Ahed’s Knee (2021), directed by Nadav Lapid. Here is a film seething with anger. Its protagonist is a movie director, Y, played by Avshalom Pollak, who is preparing to make a film concerning the young Palestinian activist, Ahed Tamimi, who was sent to prison for slapping an Israeli soldier, an event that was on TV. Apparently, a man who saw the news footage tweeted that Ahed ought to be shot in the knee. The film begins with a montage of knee shots and some actors reading for parts in the proposed film. Meanwhile, Y travels into the desert to a small town where he is to screen one of his films at the local library. He meets his host, a librarian who now works for the government as a Deputy Minister for Culture, Yahalom (Nur Fibak). The two of them form something of a bond, and Y confides in Yahalom, telling her of his unpleasant experiences while serving his military service. These two appear to share a dislike of the present government’s curtailing of free speech. Despite their seemingly similar views, Yahalom asks Y to sign a form that stipulates what topics he can and cannot address during the question period following the screening. Y is filled with anguish and even rage. His only other confidente appears to be his mother who collaborates with her son on the films he makes. She is ill with lung cancer. By the end, things have come unstrung. Anyway, the film has some wonky camera swirls and cuts, much desert dreariness, and lots of anger as Y monolgues his way to the end. (Can ‘monologue’ be a verb?) This is a film about the artist’s commitment to free speech.

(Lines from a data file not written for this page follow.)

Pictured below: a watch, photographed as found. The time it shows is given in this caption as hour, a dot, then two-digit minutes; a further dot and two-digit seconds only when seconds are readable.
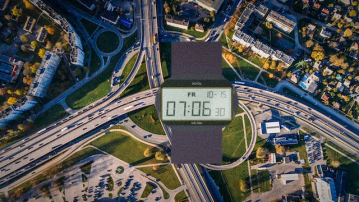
7.06.30
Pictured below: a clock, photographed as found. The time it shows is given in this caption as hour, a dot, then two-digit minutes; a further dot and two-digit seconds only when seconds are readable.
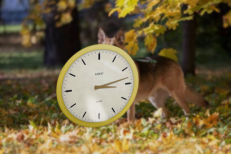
3.13
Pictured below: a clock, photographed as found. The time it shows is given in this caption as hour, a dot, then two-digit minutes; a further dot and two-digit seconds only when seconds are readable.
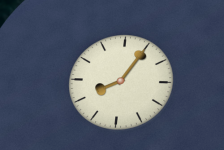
8.05
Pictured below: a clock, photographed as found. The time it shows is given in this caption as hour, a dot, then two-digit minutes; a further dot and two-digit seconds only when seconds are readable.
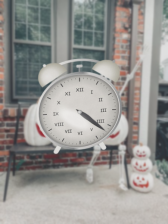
4.22
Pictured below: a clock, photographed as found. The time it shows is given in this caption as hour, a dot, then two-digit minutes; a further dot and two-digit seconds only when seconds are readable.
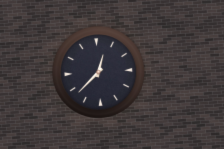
12.38
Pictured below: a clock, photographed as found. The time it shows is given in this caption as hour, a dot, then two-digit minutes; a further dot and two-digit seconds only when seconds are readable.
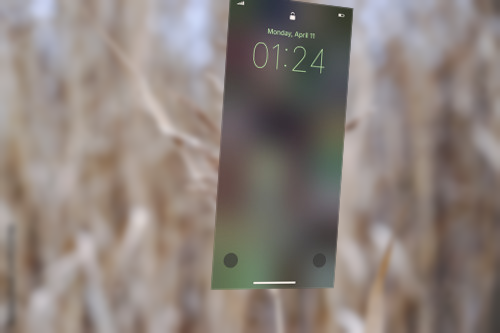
1.24
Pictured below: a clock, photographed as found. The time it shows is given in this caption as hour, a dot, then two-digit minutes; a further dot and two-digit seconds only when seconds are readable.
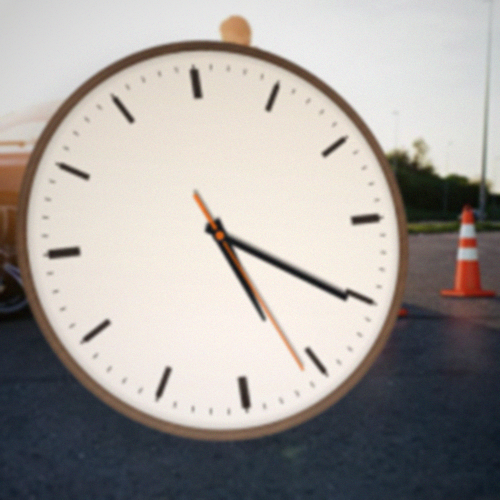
5.20.26
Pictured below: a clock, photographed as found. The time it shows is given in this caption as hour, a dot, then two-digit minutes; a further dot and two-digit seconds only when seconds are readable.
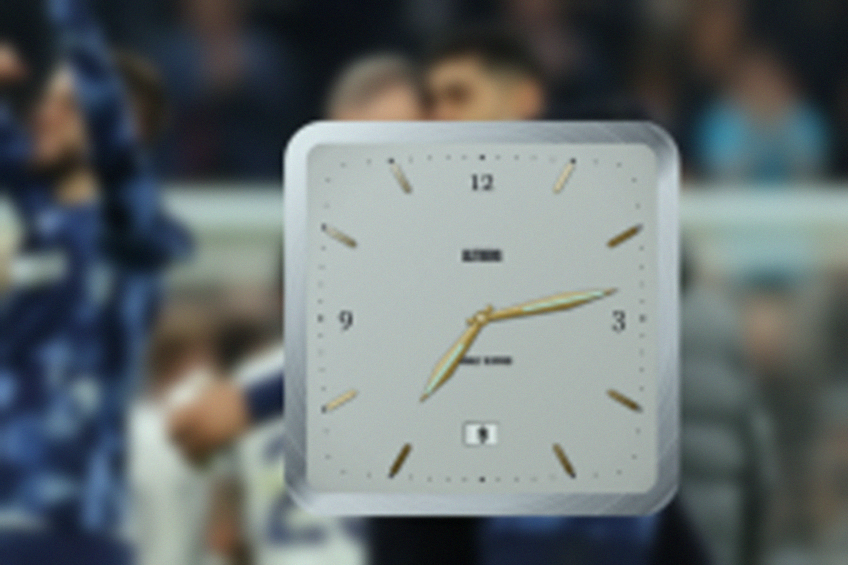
7.13
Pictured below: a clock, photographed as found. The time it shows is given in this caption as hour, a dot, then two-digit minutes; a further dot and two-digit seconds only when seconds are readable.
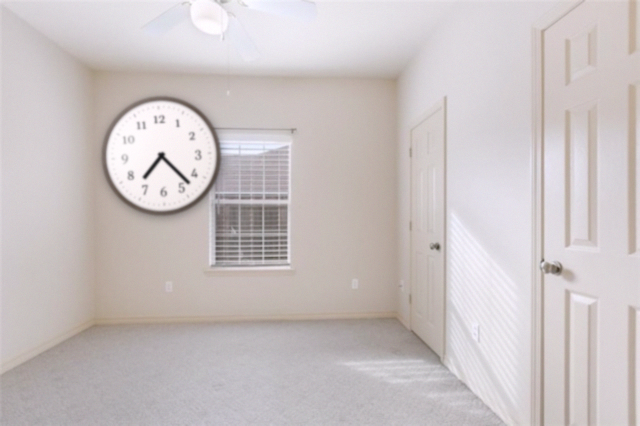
7.23
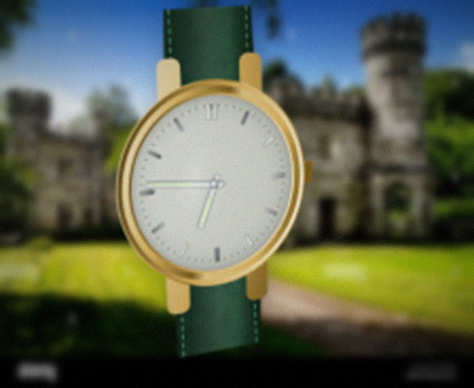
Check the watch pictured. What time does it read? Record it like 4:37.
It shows 6:46
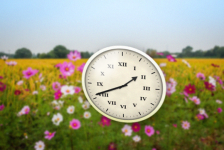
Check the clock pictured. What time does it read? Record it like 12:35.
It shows 1:41
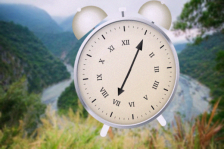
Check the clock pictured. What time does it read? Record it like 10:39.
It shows 7:05
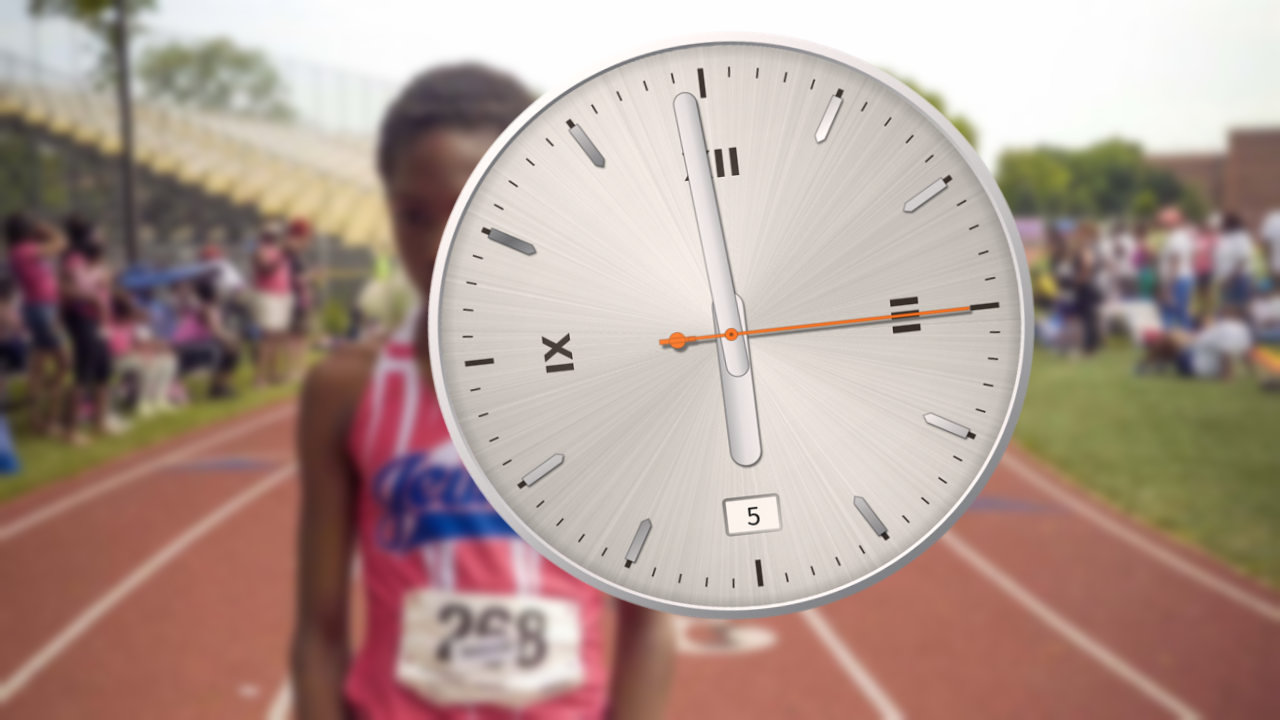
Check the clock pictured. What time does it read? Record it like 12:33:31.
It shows 5:59:15
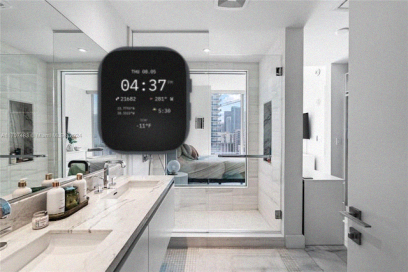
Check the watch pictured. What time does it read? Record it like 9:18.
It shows 4:37
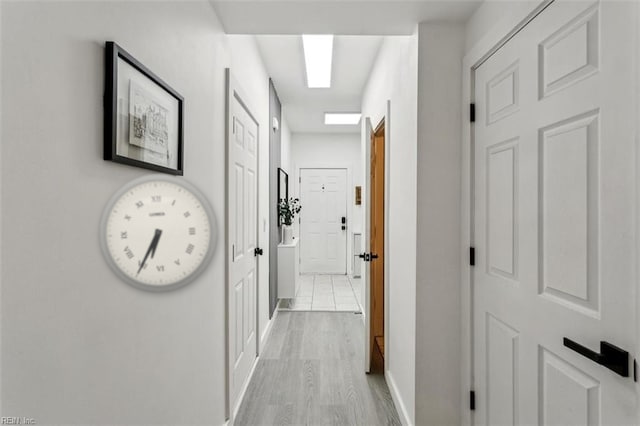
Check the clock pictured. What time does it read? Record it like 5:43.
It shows 6:35
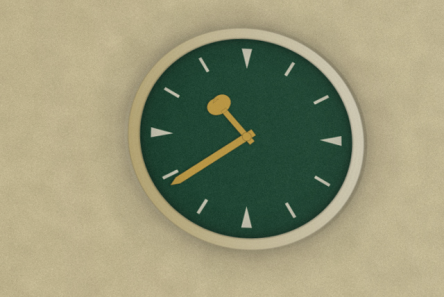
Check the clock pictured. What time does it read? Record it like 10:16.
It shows 10:39
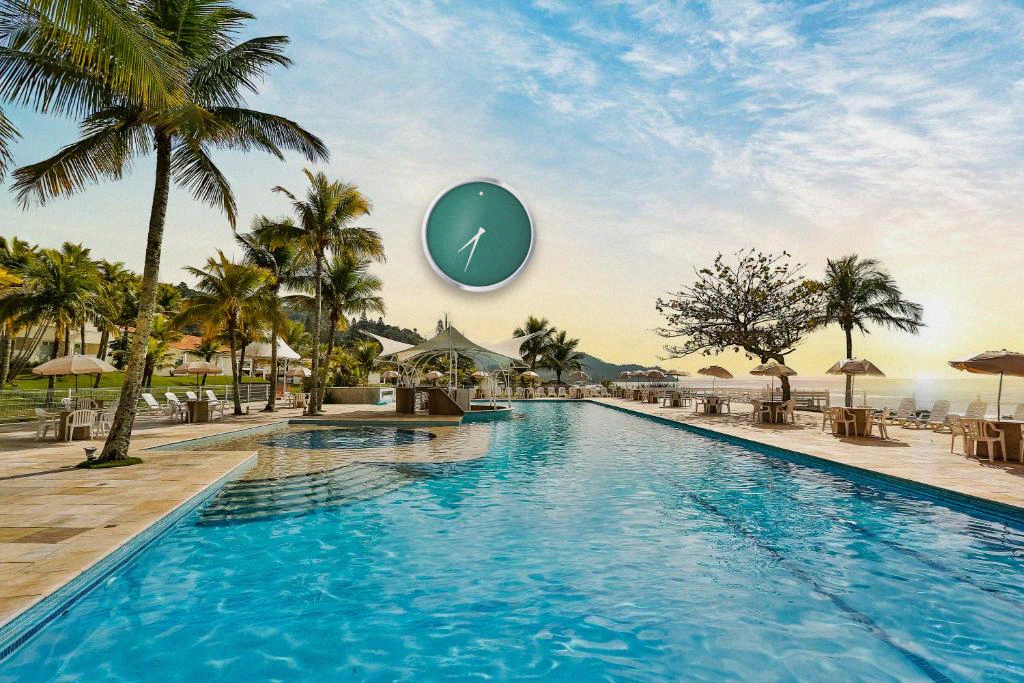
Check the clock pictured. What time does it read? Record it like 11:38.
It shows 7:33
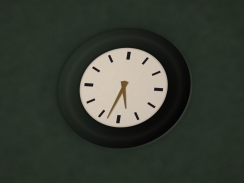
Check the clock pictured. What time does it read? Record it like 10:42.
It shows 5:33
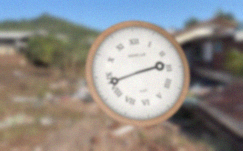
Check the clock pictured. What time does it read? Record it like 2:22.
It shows 2:43
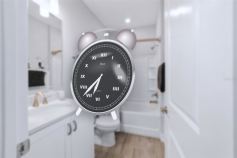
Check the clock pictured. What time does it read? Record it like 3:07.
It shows 6:37
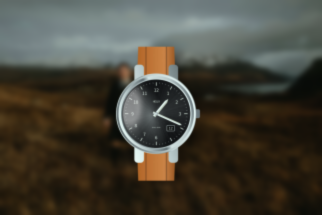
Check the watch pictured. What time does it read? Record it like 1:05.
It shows 1:19
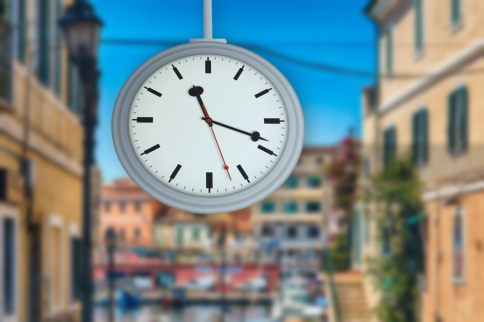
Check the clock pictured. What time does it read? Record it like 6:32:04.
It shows 11:18:27
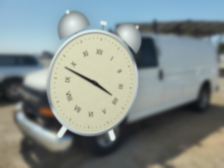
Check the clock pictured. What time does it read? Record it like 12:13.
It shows 3:48
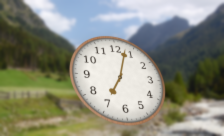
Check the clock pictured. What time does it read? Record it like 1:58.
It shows 7:03
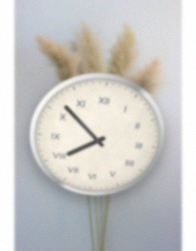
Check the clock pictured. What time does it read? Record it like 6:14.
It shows 7:52
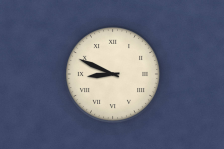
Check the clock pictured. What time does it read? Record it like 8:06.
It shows 8:49
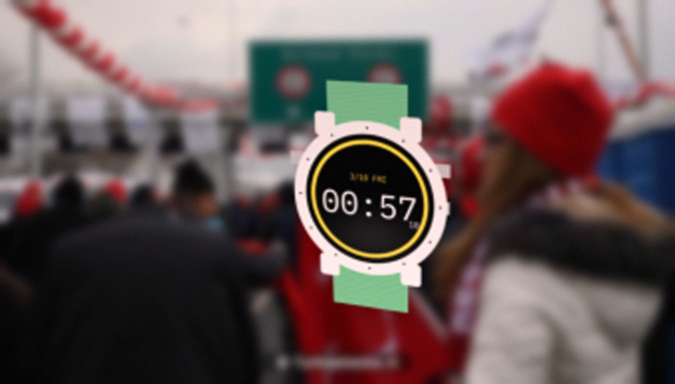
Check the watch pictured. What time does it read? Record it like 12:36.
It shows 0:57
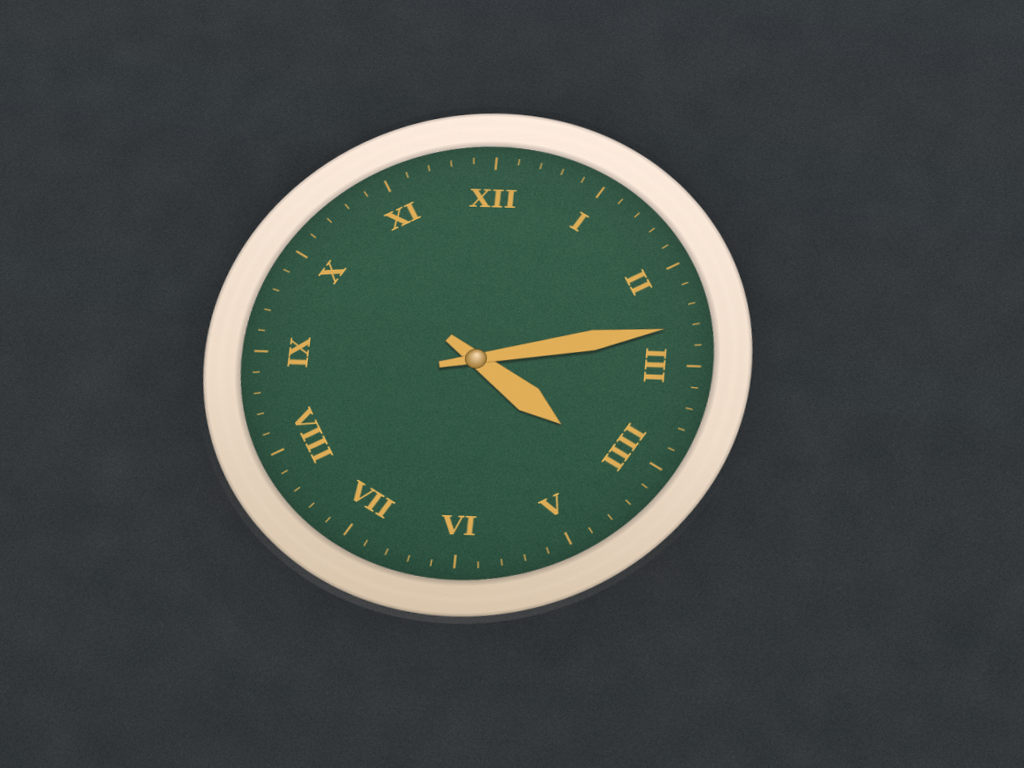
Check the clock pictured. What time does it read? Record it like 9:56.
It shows 4:13
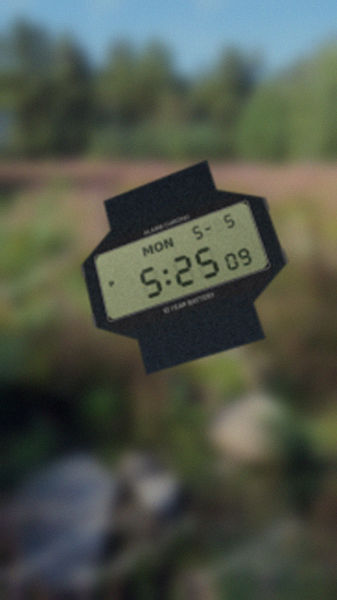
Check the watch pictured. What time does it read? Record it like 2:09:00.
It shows 5:25:09
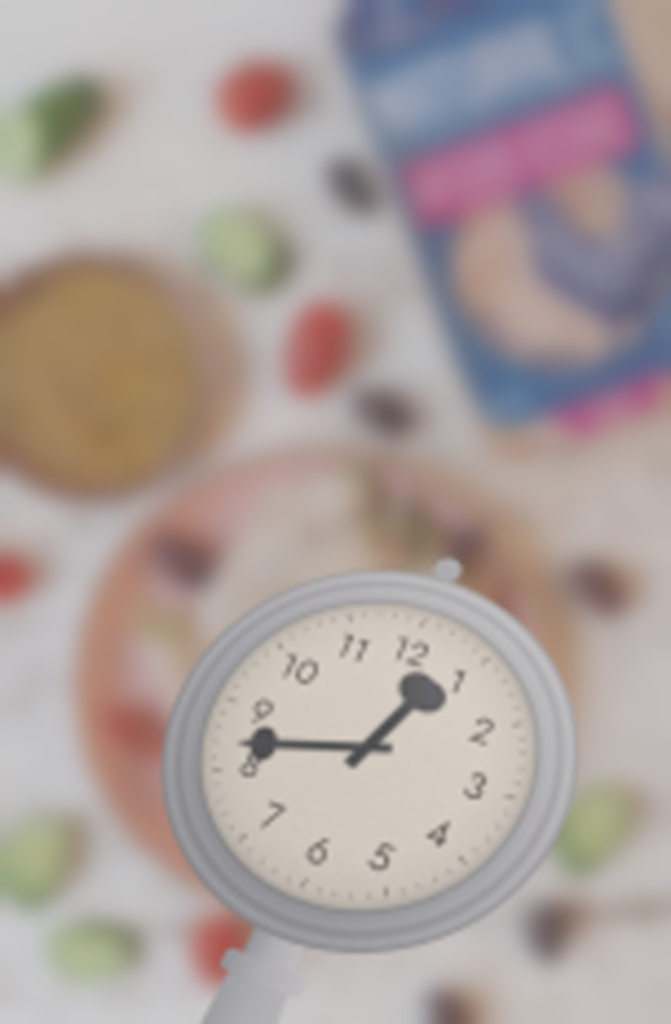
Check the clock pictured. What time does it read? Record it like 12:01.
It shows 12:42
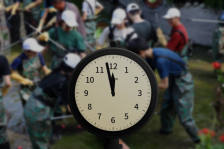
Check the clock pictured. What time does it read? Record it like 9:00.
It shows 11:58
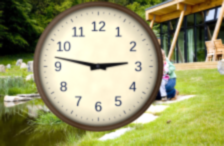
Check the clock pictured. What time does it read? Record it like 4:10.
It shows 2:47
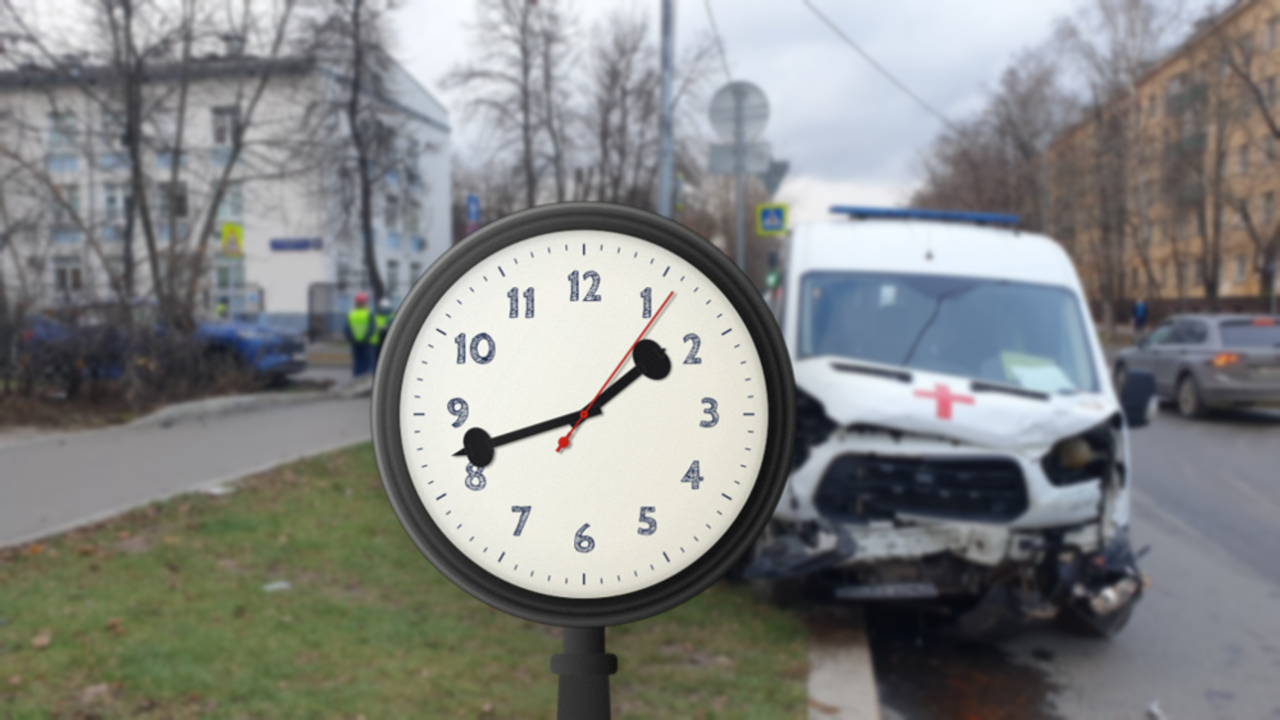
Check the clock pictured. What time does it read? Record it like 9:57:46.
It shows 1:42:06
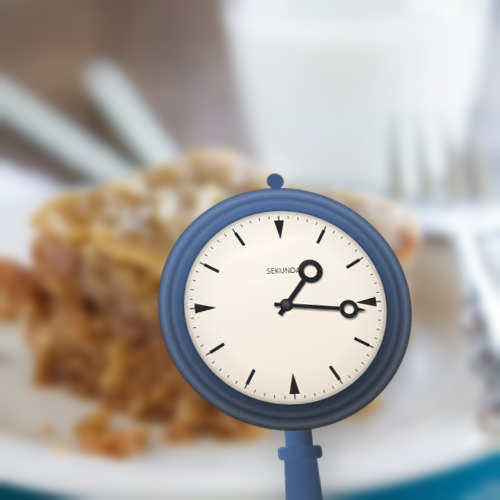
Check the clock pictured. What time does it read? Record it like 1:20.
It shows 1:16
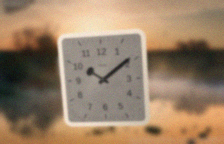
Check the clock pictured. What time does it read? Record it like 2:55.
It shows 10:09
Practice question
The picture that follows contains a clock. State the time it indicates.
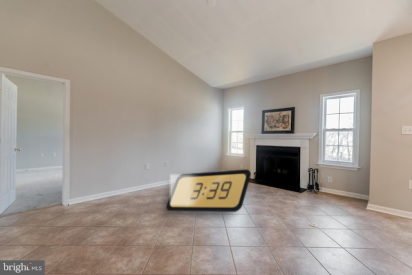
3:39
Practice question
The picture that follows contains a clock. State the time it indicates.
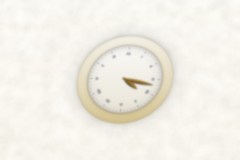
4:17
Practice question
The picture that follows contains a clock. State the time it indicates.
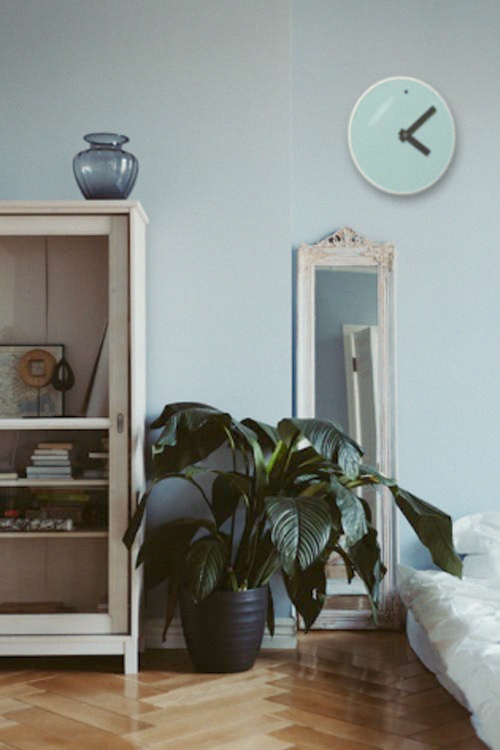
4:08
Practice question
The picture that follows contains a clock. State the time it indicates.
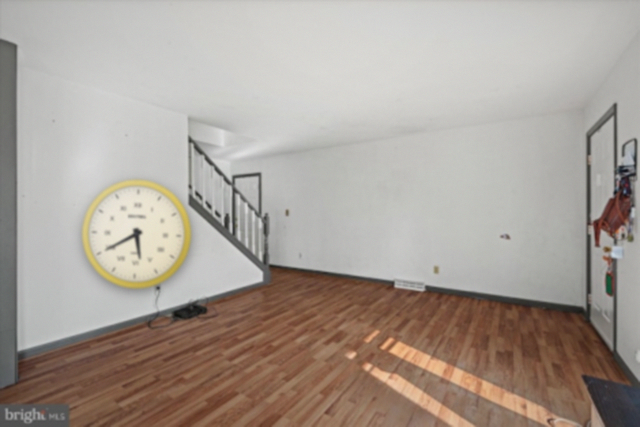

Red Cliff (2008-9), directed by John Woo. This is a four hour and forty-eight-minute film about the battle of Red Cliffs that took place in 208 AD. It is lavish in the extreme, even breathtaking. It is also very much a film about male friendship and male enmity. A driving force of the plot is the nefarious Cao Cao (Zhang Fengyi), Prime Minister of the Han Empire. He desires Xiao Qiao (Chiling Lin), wife of Zhou Yu (Tony Leung) who is leader of rebel forces. Then we have master strategist Zhuge Liang (Takeshi Kaneshiro) who forms a bond with Zhou; they are brothers in arms, although Zhou does all the impressive fighting. Aside from Xiao, we also have Sun Shangxiang (Wei Zhao), a spunky young woman who infiltrates the Empire’s forces to gather useful information. Of course, there is an assortment of other characters, and a huge cast of extras. Woo was allowed to use 1,500 government soldiers to helps with sets and action, and to provide men for the battle sequences. The battle sequences are complex and spectacular. Woo also had two full-sized ships built for the action on water and the many other ships appear courtesy of CGI. It is quite amazing how Woo and his collaborators find multiple ways for soldiers to die. Mostly what the film offers is eye-popping action, although it does manage a bit of romance (and bromance too), a smidgen of political scrutiny, and a lesson on how to make tea. The actors are attractive, the action furious, and locations, sets, costumes, and camera work as good as it gets. The length of the film is kept in check by separation of the narrative into Parts 1 and 2, Part 2 beginning with a short visual summary of Part 1. In other words, you may watch the film in two sittings, if you prefer.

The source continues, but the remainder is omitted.